- _DOCUMENT EXTRACT_
You are viewing a plain text version of this content. The canonical link for it is here.
Posted to user@mahout.apache.org by Ivan Brusic <iv...@brusic.com> on 2014/07/25 23:04:58 UTC

Was the Vector hierarchy ever Serializable?

I am in the midst of upgrading our Mahout library in order to take
advantage of all the excellent recent additions.

As far as I can tell, the library was based off a snapshot of 0.5. The code
does not use any of the Mahout algorithms, just a few of the data
structures such as DenseVector. The existing code builds a Java object
which is then serialized and distributed. After upgrading to 0.9, I noticed
I was no longer able to deserialize objects since DenseVector is
not Serializable. After inspect the old jar, it seems like AbstractVector
was declared Serializable.

So either someone at my company added serialization to the Mahout classes
or they were Serializable at some point. I am assuming the former. Is this
the case? I looked at the commits and at no point was anything Serializable.

Since the classes are not Serializable and no longer inherit from Writable,
is there an existing strategy to output Mahout structures? Would hate to
write wrapper classes or once again modify the source.

Cheers,

Ivan

Re: Was the Vector hierarchy ever Serializable?

Posted by Ted Dunning <te...@gmail.com>.
There is a problem with using
The java serialization framework in that the serialization that we do thinks about the properties of the vectors rather than the class. That means that the serialization isn't round trip safe. 

Sent from my iPhone

> On Jul 25, 2014, at 14:33, Anand Avati <av...@gluster.org> wrote:
> 
> Ivan,
> 
> Yes you will need some extra (trivial) plumbing, but the meat of efficient
> serialize/deserialize are in those helper classes.

[Source data]
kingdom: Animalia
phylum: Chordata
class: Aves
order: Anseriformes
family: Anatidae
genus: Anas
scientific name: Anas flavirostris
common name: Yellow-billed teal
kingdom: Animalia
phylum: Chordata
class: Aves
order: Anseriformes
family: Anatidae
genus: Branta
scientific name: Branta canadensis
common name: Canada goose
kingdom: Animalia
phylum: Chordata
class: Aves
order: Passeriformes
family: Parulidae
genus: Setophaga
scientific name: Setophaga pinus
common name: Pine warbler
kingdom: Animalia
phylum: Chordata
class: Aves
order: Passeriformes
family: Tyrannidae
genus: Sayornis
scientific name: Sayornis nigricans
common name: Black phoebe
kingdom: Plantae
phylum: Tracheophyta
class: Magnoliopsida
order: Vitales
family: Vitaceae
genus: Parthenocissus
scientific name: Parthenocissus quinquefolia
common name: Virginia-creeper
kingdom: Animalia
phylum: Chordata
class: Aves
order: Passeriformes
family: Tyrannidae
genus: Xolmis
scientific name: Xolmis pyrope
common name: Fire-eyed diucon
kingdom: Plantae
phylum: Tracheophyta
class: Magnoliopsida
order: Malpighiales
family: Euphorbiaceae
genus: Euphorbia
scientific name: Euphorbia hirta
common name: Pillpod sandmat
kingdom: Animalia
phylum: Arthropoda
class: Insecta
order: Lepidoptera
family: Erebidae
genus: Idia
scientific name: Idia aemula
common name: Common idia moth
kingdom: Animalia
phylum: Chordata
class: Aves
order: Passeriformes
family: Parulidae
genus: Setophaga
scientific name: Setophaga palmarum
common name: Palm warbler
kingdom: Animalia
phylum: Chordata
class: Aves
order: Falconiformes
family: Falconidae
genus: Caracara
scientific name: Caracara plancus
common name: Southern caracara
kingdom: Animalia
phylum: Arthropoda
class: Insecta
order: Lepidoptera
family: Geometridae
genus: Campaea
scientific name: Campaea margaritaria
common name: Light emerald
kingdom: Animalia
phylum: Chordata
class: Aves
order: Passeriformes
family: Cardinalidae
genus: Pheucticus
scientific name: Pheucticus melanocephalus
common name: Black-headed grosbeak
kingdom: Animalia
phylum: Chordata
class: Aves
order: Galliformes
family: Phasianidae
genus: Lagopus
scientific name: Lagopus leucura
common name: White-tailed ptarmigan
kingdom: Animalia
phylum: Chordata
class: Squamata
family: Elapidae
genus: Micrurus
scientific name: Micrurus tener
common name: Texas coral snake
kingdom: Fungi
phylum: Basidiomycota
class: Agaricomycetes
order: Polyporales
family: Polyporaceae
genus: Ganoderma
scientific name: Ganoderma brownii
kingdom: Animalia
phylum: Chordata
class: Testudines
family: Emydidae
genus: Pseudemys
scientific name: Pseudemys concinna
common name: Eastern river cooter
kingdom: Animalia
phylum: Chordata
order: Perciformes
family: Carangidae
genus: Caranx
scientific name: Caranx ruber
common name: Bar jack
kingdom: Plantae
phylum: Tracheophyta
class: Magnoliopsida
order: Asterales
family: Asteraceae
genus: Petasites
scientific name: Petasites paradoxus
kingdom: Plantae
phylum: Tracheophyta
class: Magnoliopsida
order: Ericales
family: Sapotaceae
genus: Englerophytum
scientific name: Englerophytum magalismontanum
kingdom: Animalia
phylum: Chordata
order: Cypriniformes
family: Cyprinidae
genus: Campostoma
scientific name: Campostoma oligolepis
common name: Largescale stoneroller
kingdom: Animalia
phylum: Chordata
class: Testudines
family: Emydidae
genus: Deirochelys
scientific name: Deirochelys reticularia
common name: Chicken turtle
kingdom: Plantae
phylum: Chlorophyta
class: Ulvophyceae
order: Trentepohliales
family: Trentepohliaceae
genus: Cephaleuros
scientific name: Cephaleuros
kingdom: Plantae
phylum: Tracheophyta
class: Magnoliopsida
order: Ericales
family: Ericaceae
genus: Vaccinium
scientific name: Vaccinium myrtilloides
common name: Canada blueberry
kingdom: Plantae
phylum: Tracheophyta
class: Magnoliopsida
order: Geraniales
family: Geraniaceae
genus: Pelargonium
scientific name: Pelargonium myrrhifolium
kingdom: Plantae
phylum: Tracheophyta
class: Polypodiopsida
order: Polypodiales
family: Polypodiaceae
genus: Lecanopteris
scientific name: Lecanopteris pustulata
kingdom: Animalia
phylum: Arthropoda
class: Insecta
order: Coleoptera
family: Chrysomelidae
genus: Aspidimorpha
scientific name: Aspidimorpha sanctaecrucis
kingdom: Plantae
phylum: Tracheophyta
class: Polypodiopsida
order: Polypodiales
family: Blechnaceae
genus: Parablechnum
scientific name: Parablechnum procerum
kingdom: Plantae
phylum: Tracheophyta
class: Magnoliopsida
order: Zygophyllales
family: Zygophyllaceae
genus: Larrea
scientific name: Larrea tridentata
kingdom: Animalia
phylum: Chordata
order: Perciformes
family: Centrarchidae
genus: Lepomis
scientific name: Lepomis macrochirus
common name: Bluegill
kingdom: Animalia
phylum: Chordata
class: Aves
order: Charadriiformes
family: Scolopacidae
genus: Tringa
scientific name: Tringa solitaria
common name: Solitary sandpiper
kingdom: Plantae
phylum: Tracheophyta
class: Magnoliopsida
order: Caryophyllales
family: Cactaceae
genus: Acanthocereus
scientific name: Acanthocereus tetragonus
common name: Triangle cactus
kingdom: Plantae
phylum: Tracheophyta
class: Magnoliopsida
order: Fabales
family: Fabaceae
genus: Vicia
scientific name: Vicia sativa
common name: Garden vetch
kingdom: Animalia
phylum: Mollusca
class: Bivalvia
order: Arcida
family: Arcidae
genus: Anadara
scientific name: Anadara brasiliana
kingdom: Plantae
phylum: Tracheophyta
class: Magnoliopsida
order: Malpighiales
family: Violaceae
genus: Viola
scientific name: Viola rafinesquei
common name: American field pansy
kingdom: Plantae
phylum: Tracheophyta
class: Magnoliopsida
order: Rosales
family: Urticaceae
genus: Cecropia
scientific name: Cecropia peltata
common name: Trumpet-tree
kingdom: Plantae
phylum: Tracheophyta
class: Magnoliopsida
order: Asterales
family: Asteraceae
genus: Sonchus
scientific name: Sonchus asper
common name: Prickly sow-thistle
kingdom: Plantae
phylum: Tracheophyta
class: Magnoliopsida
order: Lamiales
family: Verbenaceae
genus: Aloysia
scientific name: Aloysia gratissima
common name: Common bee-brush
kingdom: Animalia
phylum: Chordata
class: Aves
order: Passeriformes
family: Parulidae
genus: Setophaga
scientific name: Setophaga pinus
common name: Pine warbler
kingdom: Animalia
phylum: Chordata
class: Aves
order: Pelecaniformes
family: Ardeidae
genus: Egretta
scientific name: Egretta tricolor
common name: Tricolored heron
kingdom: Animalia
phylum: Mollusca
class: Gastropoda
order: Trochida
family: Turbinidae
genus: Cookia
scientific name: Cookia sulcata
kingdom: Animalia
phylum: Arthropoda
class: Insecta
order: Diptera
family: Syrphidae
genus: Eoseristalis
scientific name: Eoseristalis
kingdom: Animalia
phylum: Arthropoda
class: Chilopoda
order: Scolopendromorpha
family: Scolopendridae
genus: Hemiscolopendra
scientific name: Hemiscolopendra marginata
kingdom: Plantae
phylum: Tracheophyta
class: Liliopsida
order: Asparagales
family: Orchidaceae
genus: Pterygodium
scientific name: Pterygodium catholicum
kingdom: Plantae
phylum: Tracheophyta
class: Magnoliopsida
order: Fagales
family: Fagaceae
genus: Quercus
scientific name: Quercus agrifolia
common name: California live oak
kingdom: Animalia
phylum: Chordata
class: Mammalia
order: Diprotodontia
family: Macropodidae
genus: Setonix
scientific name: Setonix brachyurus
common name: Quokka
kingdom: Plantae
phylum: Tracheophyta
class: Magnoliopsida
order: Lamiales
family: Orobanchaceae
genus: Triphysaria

- _JOB_
Carry on the Mahout Vector serialization thread from the point where it stops. The records are separate material, unconnected to the Mahout Vector serialization thread.

- _EXPECTED ANSWER_
> 
> Thanks
> 
> 
>> On Fri, Jul 25, 2014 at 2:26 PM, Ivan Brusic <iv...@brusic.com> wrote:
>> 
>> Thanks for the quick response. VectorWritable looks like exactly what I
>> need, but it doesn't extend Vector, so there needs to be work done on my
>> part for deeper serialization.
>> 
>> Cheers,
>> 
>> Ivan
>> 
>> 
>>> On Fri, Jul 25, 2014 at 2:13 PM, Anand Avati <av...@gluster.org> wrote:
>>> 
>>> I don't think Vector and Matrix were ever declares Serializable. Please
>>> look at VectorWritable and MatrixWritable classes in mrlegacy module.
>> Both
>>> the Spark bindings and H2O bindings use these *Writable classes for
>>> shipping matrix and vector over the wire. You can even look at
>> https://github.com/avati/mahout/blob/MAHOUT-1500/h2o/src/main/java/org/apache/mahout/h2obindings/drm/H2OBCast.java
>>> as
>>> a reference for how to do it.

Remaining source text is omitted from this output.